When the COVID-19 pandemic began to sweep across the world, many companies launched remote work programs so their employees could continue working without risking infection. Some firms felt that these telecommuting arrangements have been going so well that they plan to continue asking staffers to work remotely
even after the pandemic ends. Employees, however, aren’t sure that they want that.
That’s the word from a recent survey by Pipefy
, a company that asked 410 mid- and senior-level professionals at corporations across the US about their remote working situations. About 66 percent of respondents told the company that they were working remotely for the first time due to COVID-19, and it’s that cohort which appears leery of continuing remote work.
Of the staffers who are new to remote work, just 20 percent said they’d like to continue telecommuting on a full-time basis. Another 39 percent said they’re interested in working remotely part-time, while 41 percent of respondents said they’d like to go back to the office.
Distractions, Work-Life Balance Are Issues
The employees who were new to remote work cited a variety of reasons for their dissatisfaction with working from home, and Pipefy found the following to be their biggest challenges:
- Distractions: 63%
- Work-Life Balance: 36%
- Collaboration/Communication Issues: 31%
- No Designated Office Space: 28%
- IT/Infrastructure Issues: 13%
- Lack of Supervision: 9%
The new remote workers did, however, name some positives about working remotely, with the biggest benefits being more family time, flexibility and better work hours.
Many New Remote Workers Experience Burnout
When compared to seasoned remote workers, the survey results reveal stark differences in well-being during remote work.
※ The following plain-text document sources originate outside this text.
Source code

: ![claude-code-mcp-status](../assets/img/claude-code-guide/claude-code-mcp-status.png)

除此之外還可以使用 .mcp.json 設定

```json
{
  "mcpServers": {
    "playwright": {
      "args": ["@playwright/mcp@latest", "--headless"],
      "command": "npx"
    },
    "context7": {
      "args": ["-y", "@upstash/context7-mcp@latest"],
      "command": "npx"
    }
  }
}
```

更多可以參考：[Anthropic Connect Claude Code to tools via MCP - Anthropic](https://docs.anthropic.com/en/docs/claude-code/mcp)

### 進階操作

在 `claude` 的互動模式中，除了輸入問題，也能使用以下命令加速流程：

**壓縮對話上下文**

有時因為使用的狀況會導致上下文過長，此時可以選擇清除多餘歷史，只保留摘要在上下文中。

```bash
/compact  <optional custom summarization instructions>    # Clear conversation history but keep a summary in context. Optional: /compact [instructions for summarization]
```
Whereas 57 percent of experienced remote staffers expressed a stronger sense of well-being while working from home, just 15 percent of new remote workers said they felt that way. The likely culprit? Burnout.
About 32 percent of new remote workers say they are frustrated working from home because they feel like they’re burning out, Pipefy noted. This is in contrast to just eight percent of seasoned remote staff members who are experiencing burnout. The study notes, of course, that remote work might not be completely to blame. Many people are having stress issues simply due to the isolation prompted by the COVID-19 lockdown, compounded by the problems that workers face while working remotely.
Communication Appears to be Lacking
Another problem that seems to be affecting new remote workers is a lack of communication from colleagues, which can lead to confusion and stress. When asked about the clarity of what their employer expects from them on a daily basis, 40 percent of new remote workers indicated that they have a fair amount of clarity, 40 percent said they have full clarity, 10 percent said they have “zero clarity,” and another ten percent are uncertain.
These findings suggest that companies should consider improving their communication tools and technology so that better collaboration takes place between teams. This appeared to be solidified when Pipefy found that just 59% of new remote workers believe they have all the right equipment and materials so they can effectively perform while working from home.